L’action se passe au cœur de l’Afrique, dans la région du Cameroun. Sanders, un médecin spécialiste de la lèpre, doit rejoindre son nouveau poste, et souhaite au préalable revoir un couple de très proches amis, dont Suzanne n’est autre que son ancienne maîtresse. Toutefois, il se rend rapidement compte que la zone dans laquelle il comptait se rendre est sous contrôle de l’armée. Visitant le marché de la ville dans laquelle il est coincé, il y découvre des œuvres d’art singulières, produits d’un phénomène inédit de cristallisation. Il fait également la connaissance de Louise, une jeune journaliste française avec qui il entame une relation charnelle. Plusieurs figures étranges croisent par ailleurs sa route, du prêtre Balthus au capitaine Aragon, en passant par Ventress, qui s’était servi des bagages de Sanders pour dissimuler son arme… Lorsqu’il parvient à se rendre dans la zone interdite, c’est pour découvrir une jungle en proie à une mutation extensive, les végétaux et les animaux s’y retrouvant peu à peu prisonniers de gangues éclatantes, gemmes d’un nouveau genre. Suzanne, atteinte de la lèpre, semble quant à elle irrésistiblement attirée par cette forêt, au sein de laquelle la physique traditionnelle n’a plus cours.

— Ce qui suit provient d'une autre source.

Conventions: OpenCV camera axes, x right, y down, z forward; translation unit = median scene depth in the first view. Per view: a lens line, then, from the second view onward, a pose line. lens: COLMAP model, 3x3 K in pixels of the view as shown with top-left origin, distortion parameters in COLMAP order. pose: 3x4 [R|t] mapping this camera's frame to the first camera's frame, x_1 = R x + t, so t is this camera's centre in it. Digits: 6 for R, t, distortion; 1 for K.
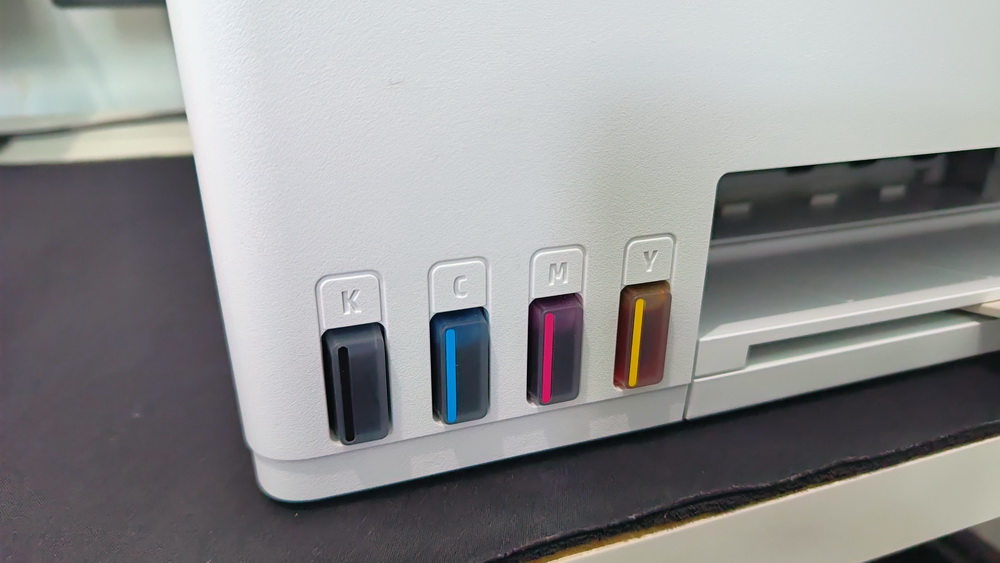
lens RADIAL K [[690.4, 0, 500.0], [0, 690.4, 281.5], [0, 0, 1]] dist [0.002902, 0.000038]
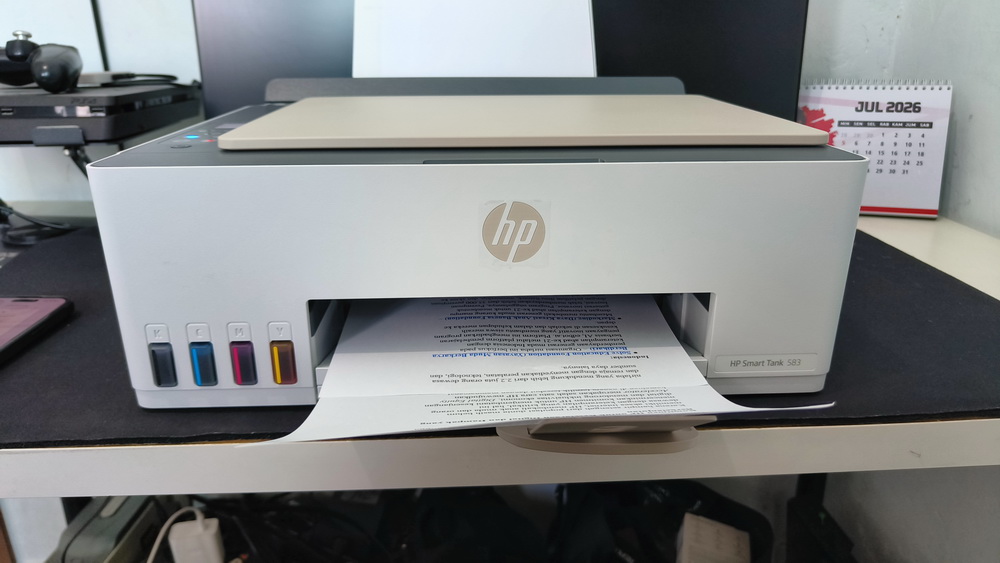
lens RADIAL K [[690.4, 0, 500.0], [0, 690.4, 281.5], [0, 0, 1]] dist [0.002902, 0.000038]
pose [[0.955720, 0.108041, -0.273727, 1.566063], [-0.115113, 0.993304, -0.009856, -0.265682], [0.270829, 0.040929, 0.961757, -1.106226]]
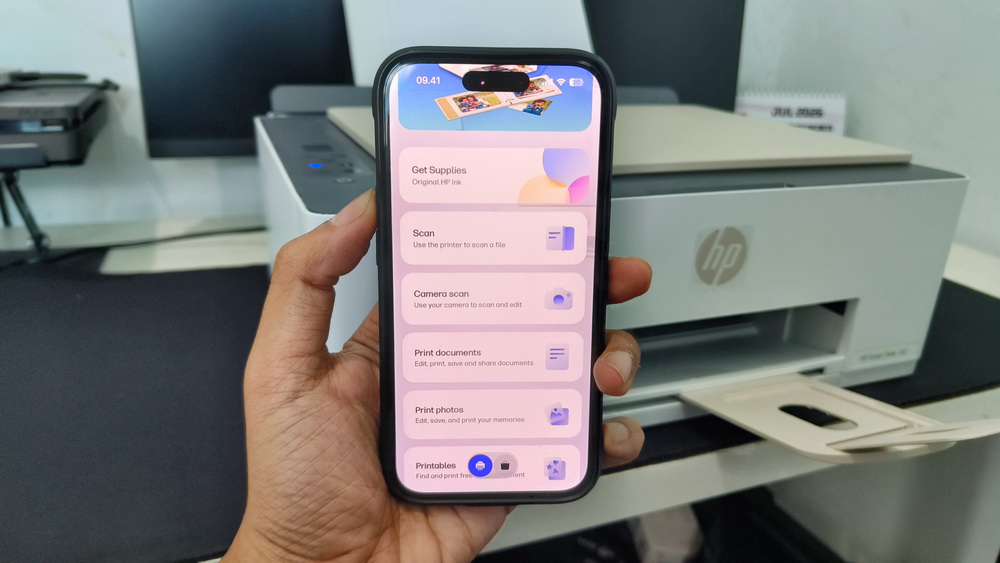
lens RADIAL K [[721.7, 0, 500.0], [0, 721.7, 281.5], [0, 0, 1]] dist [-0.003713, -0.002129]
pose [[0.998416, 0.036652, 0.042681, 0.091225], [-0.035714, 0.999108, -0.022528, -0.287073], [-0.043468, 0.020968, 0.998835, -1.352835]]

Troublant, La Forêt de cristal semble fort être une réponse au roman de Joseph Conrad, Au Cœur des ténèbres, tout au moins une déclinaison sur un arrière-plan similaire. On y trouve en effet un cadre identique, jusqu’à certains personnages proches du fameux Kurtz, qui est ici comme dédoublé entre Ventress et Thorensen, tous deux pratiquants de la violence autodestructrice. Toutefois, là où le premier dénonçait les ravages du colonialisme et du sentiment de supériorité européen, le second met en scène une forme d’impuissance, presque de transcendance, les « victimes » du phénomène n’ayant qu’un seul désir, retrouver leur chrysalide de verre. Car La Forêt de cristal, sous des apparences poétiques avec ses descriptions fascinantes du phénomène de cristallisation, véritablement surréaliste, s’appuie sur un propos quasiment hard science, invoquant une modification du temps à l’échelle cosmique. On peut même y voir une forme d’intrusion de la physique quantique hors du domaine de l’infiniment petit, conduisant à un éclatement de la réalité.

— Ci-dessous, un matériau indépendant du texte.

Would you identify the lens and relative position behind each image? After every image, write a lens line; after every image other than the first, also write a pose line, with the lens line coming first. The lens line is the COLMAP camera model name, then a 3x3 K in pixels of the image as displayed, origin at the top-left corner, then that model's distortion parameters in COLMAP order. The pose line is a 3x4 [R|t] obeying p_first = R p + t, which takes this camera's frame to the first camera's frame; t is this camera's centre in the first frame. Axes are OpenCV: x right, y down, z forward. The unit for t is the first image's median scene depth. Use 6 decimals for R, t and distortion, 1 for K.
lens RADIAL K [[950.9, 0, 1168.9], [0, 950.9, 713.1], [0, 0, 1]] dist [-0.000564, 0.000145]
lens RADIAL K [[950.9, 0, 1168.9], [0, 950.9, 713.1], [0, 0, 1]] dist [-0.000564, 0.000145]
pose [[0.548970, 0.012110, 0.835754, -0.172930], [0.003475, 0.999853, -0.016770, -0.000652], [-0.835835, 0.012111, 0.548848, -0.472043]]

Les facettes de ces joyaux vivants sont autant de multiplication des situations et des personnages, avec des scènes semblant se répéter (ainsi du départ final, déjà vu) et des individus doubles (outre Ventress et Thorensen, il y a Aragon et Radek, Suzanne et Louise, mais également Serena, voire Balthus et Sanders). Ce n’est sans doute pas un hasard si La Forêt de cristal est pratiquement contemporain du film d’Alain Resnais, Je t’aime, je t’aime.